First, if you were the one who made the decision to end the marriage and now you wonder, how can I stop my divorce? you should realize that you’re in a much better position than most people trying to save their relationships. You’ll need to swallow your pride and go to your spouse with a sincere apology. Explain that you acted hastily and that now you regret it. Explain that you no longer want the divorce, and maybe even that you never wanted it but you spoke out of anger and you were wrong.
This might seem a difficult step, but it’s necessary. Since you were the one to bring up the issue of divorce, your spouse might have started seriously considering and thinking that it’s a good idea, too. When you want to know, “How to stop my divorce,” you need to discover what your spouse thinks of the idea and make it clear that you were wrong. Unless they’ve had a lot of time and reason to decide that you were right and divorce is the best step, you can probably save the marriage just by admitting you made a mistake.
If you’re wondering, “How can I stop my divorce when I didn’t want it in the first place,” then you have some hard work ahead of you. You must explain to the other partner, without judgment or accusations, that you think the marriage is worth saving and that you don’t want a divorce. I know you’ve probably done this, more than once. But the more you say it and how you say it can make huge difference.
It’s important for you to be very mature and calm about it. That’s not always easy to do. Divorce is an emotional and painful thing. But it’s one thing to cry while explaining that you want to stay married, and entirely another to yell or dissolve into hysterics. If you are irrational and screaming, you are giving that person even more reasons to want to get and stay away from you. If you want to learn ‘how to stop my divorce’ you have to let go of the anger and resentment you feel toward your spouse for bringing up divorce in the first place.

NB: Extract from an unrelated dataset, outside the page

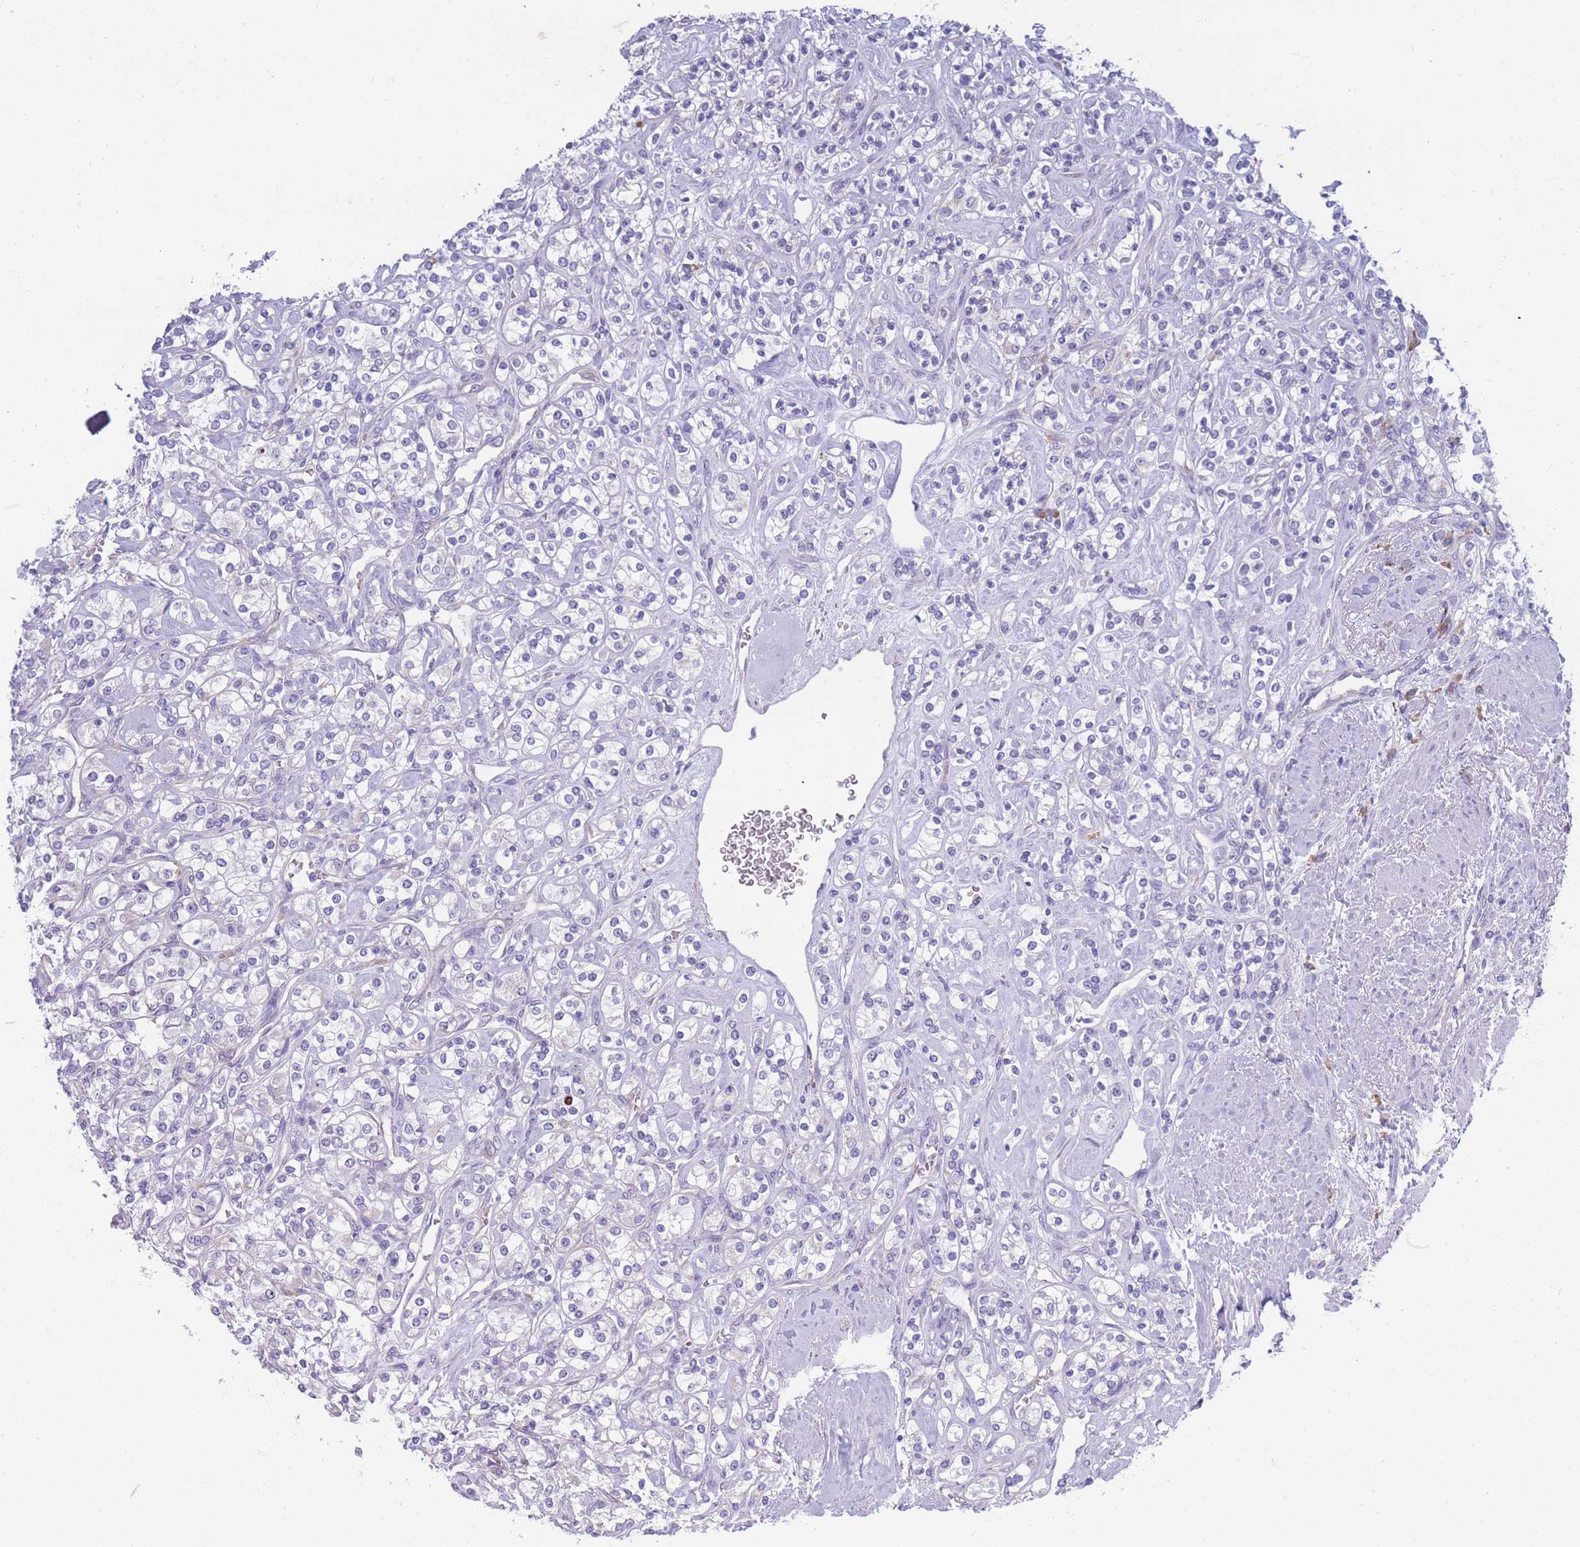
{"staining": {"intensity": "negative", "quantity": "none", "location": "none"}, "tissue": "renal cancer", "cell_type": "Tumor cells", "image_type": "cancer", "snomed": [{"axis": "morphology", "description": "Adenocarcinoma, NOS"}, {"axis": "topography", "description": "Kidney"}], "caption": "The photomicrograph exhibits no significant expression in tumor cells of adenocarcinoma (renal).", "gene": "XKR8", "patient": {"sex": "male", "age": 77}}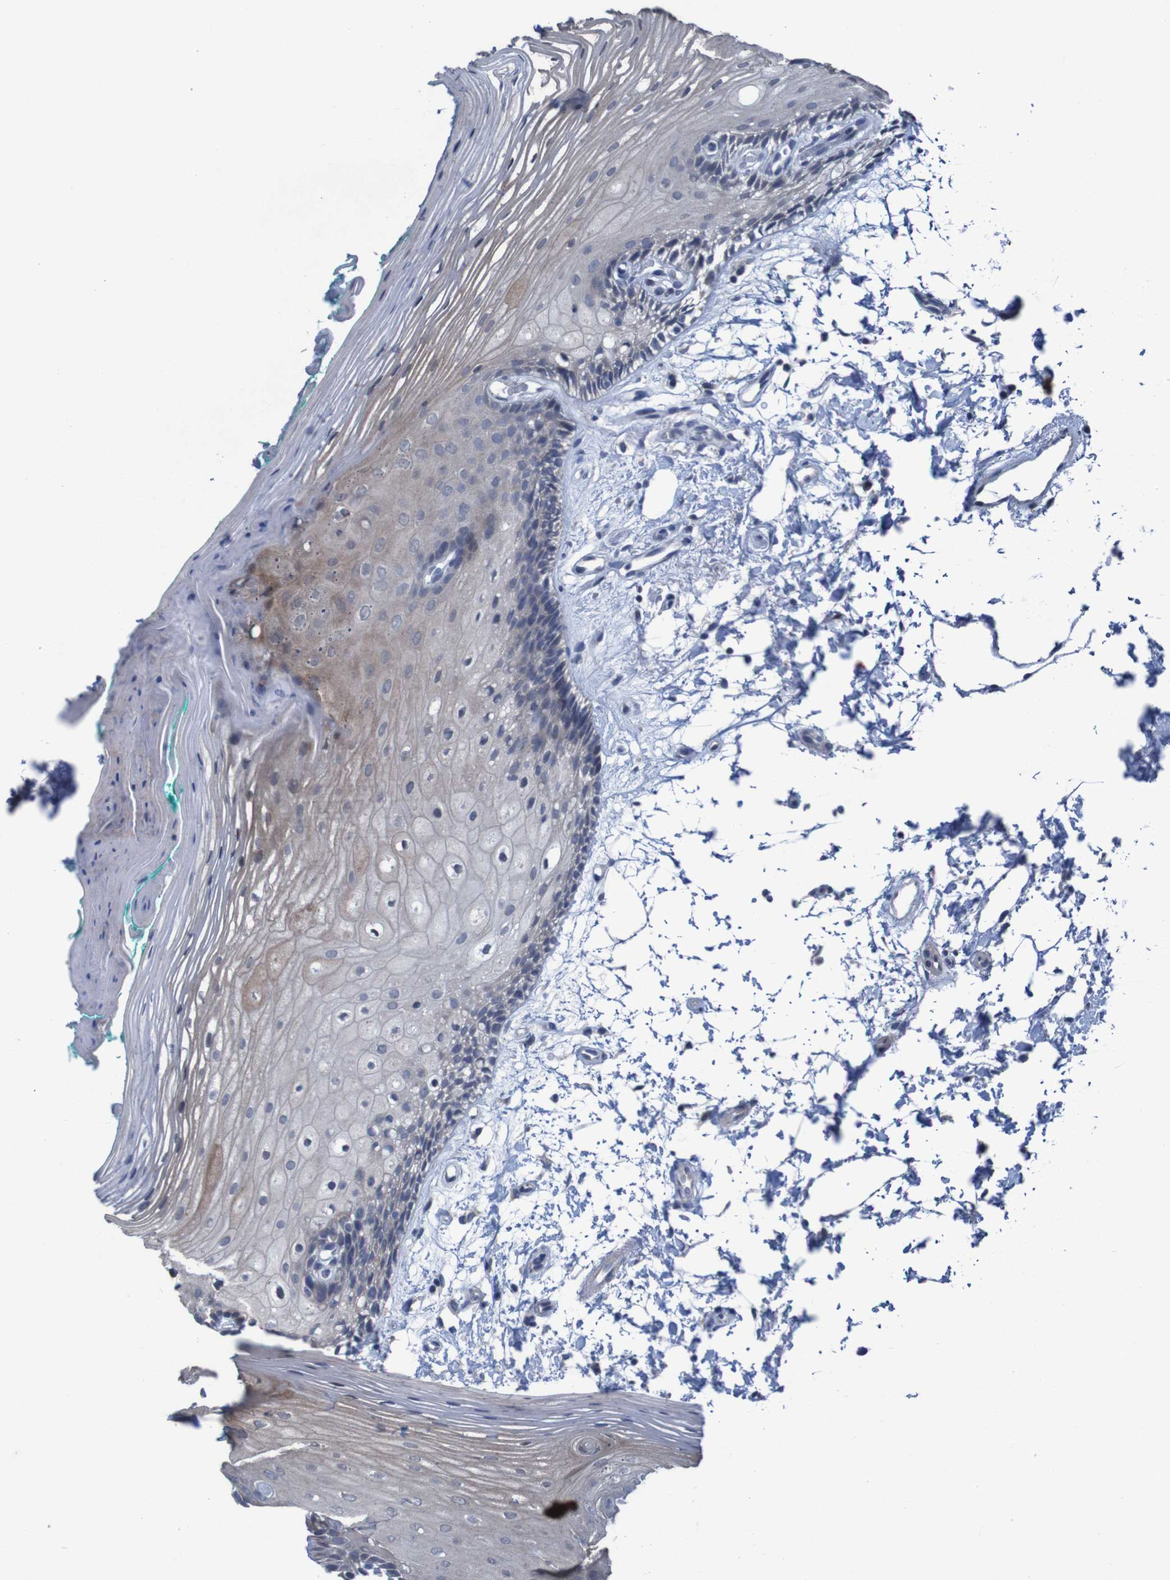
{"staining": {"intensity": "weak", "quantity": "25%-75%", "location": "cytoplasmic/membranous"}, "tissue": "oral mucosa", "cell_type": "Squamous epithelial cells", "image_type": "normal", "snomed": [{"axis": "morphology", "description": "Normal tissue, NOS"}, {"axis": "topography", "description": "Skeletal muscle"}, {"axis": "topography", "description": "Oral tissue"}, {"axis": "topography", "description": "Peripheral nerve tissue"}], "caption": "Immunohistochemistry staining of benign oral mucosa, which reveals low levels of weak cytoplasmic/membranous staining in about 25%-75% of squamous epithelial cells indicating weak cytoplasmic/membranous protein staining. The staining was performed using DAB (brown) for protein detection and nuclei were counterstained in hematoxylin (blue).", "gene": "CLDN18", "patient": {"sex": "female", "age": 84}}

You must be willing to work on underlying issues in your relationship that caused it to get to this point. You both must agree that the relationship can’t continue in its current state and it must change starting now for the better. Marriage counseling or recommended books can help tremendously. Explain, “I want to stop my divorce,“ but make it clear you know your spouse and maybe you also were unhappy. Assure both of you that you’re ready to do whatever it takes to make it better.